Mas Arga kelihatan begitu tenang. Berbanding terbalik dengan itu, staff Perpustakaan Lentera terkejut bukan main.
Pak Syafrizal mengeluarkan surat tanda penangkapan dan menyerahkannya pada Bu Fitri selaku kepala Perpustakaan Lentera.
Bu Fitri menerima surat itu dengan wajah keruh. Beliau tampak lebih tua beberapa tahun dari umurnya yang sebenarnya dalam kurun waktu beberapa hari. Ia sudah tahu bahwa salah satu staff di bawah kepemimpinannya melakukan penyelewengan. Tapi, Mas Arga? Itu sama sekali tidak ada di dalam catatan orang yang dicurigai Bu Fitri.
Orang yang meretas server perpustakaan pastinya orang yang pintar dan paham soal komputer dan jaringan, oleh karena itu penyelidikan mengerucut pada staff IT perpustakaan.
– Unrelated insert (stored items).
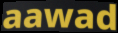
aawad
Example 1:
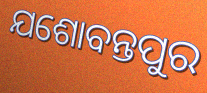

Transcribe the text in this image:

ଯଶୋବନ୍ତପୁର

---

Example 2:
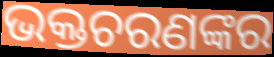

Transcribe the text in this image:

ଭକ୍ତଚରଣଙ୍କର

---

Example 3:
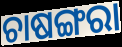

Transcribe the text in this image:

ଚାଷଙ୍ଗରା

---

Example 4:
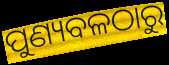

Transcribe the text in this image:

ପୁଣ୍ୟବଳଠାରୁ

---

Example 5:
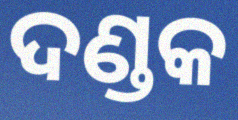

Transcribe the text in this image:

ଦଣ୍ଡକ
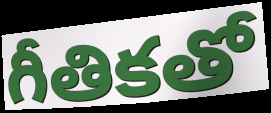
గీతికతో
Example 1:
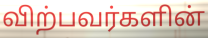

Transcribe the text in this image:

விற்பவர்களின்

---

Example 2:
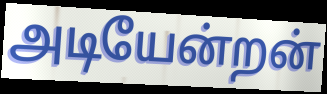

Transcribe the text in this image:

அடியேன்றன்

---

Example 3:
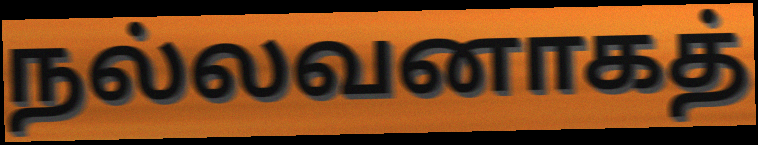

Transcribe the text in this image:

நல்லவனாகத்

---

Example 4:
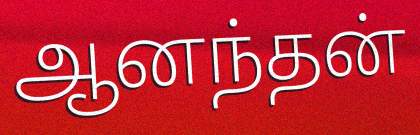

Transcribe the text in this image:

ஆனந்தன்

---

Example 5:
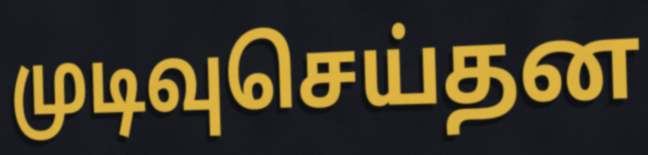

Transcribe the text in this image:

முடிவுசெய்தன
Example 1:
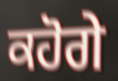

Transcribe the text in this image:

ਕਹੋਗੇ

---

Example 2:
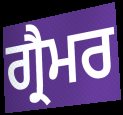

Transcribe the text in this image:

ਗ੍ਰੈਮਰ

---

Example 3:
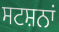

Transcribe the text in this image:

ਸਟਸ਼ਨਾਂ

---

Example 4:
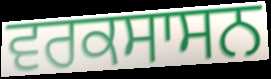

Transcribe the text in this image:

ਵਰਕਸਾਸਨ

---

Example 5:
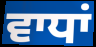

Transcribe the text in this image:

ਵਾਧਾਂ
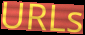
URLs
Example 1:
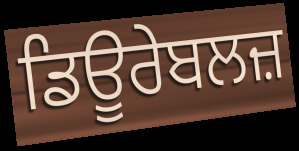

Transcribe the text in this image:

ਡਿਊਰੇਬਲਜ਼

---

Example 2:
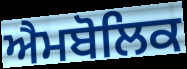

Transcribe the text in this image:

ਐਮਬੋਲਿਕ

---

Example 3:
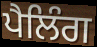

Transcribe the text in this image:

ਪੈਲਿੰਗ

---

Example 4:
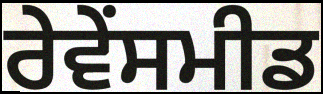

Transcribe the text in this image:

ਰੇਵੇਂਸਮੀਡ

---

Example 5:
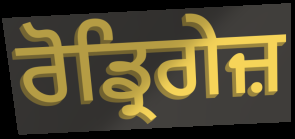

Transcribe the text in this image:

ਰੋਡ੍ਰਿਗੇਜ਼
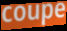
coupe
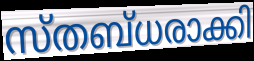
സ്തബ്ധരാക്കി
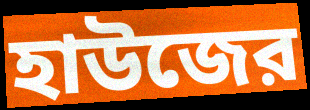
হাউজের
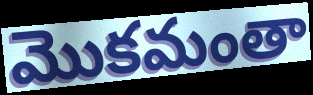
మొకమంతా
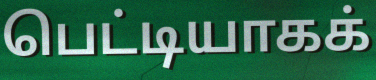
பெட்டியாகக்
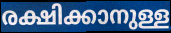
രക്ഷിക്കാനുള്ള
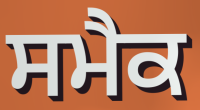
ਸਮੈਕ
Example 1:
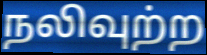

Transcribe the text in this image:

நலிவுற்ற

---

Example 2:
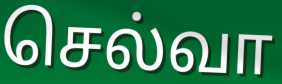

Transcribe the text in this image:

செல்வா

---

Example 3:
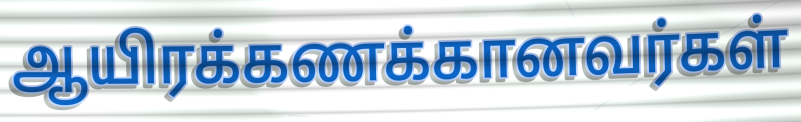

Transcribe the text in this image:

ஆயிரக்கணக்கானவர்கள்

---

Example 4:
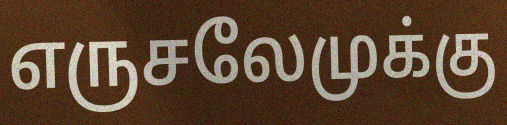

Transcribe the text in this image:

எருசலேமுக்கு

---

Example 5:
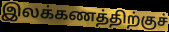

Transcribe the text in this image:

இலக்கணத்திற்குச்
Walaupun Mbak Tantri juga terlibat, wanita muda itu masih ditetapkan sebagai saksi sebelum dalang sebenarnya ditemukan. Namun, Mbak Tantri menghilang sebelum fakta terlontar dari mulutnya. Lalu, siapa yang telah melaporkan Mas Arga?
***
Beberapa hari penangkapan...
Adam menemani mamanya mengantar kue ulang tahun untuk gadis manis bernama Zahra yang berulang tahun keenam. Kue itu diletakkan dengan hati-hati di kotak dengan atas yang bening, menampilkan kek cantik berhiaskan sesuatu dengan tema Frozen, dan miniatur Elsa yang berdiri di atasnya.
"Alamatnya di Jl. Kartama, Dam," kata Mama Adam. "Em... tepatnya di perumahan Magnolia, di samping Indomaret." Mama Adam membaca alamat yang dikirimkan melalui WhatsApp.
"Oke, Ma," kata Adam sambil mengikuti arahan Google Maps.
Sesampainya di depan gerbang perumahan, Adam dan Mama meminta izin pada Satpam dan pria itu menunjuk salah satu rumah yang berada di dekat pengkolan.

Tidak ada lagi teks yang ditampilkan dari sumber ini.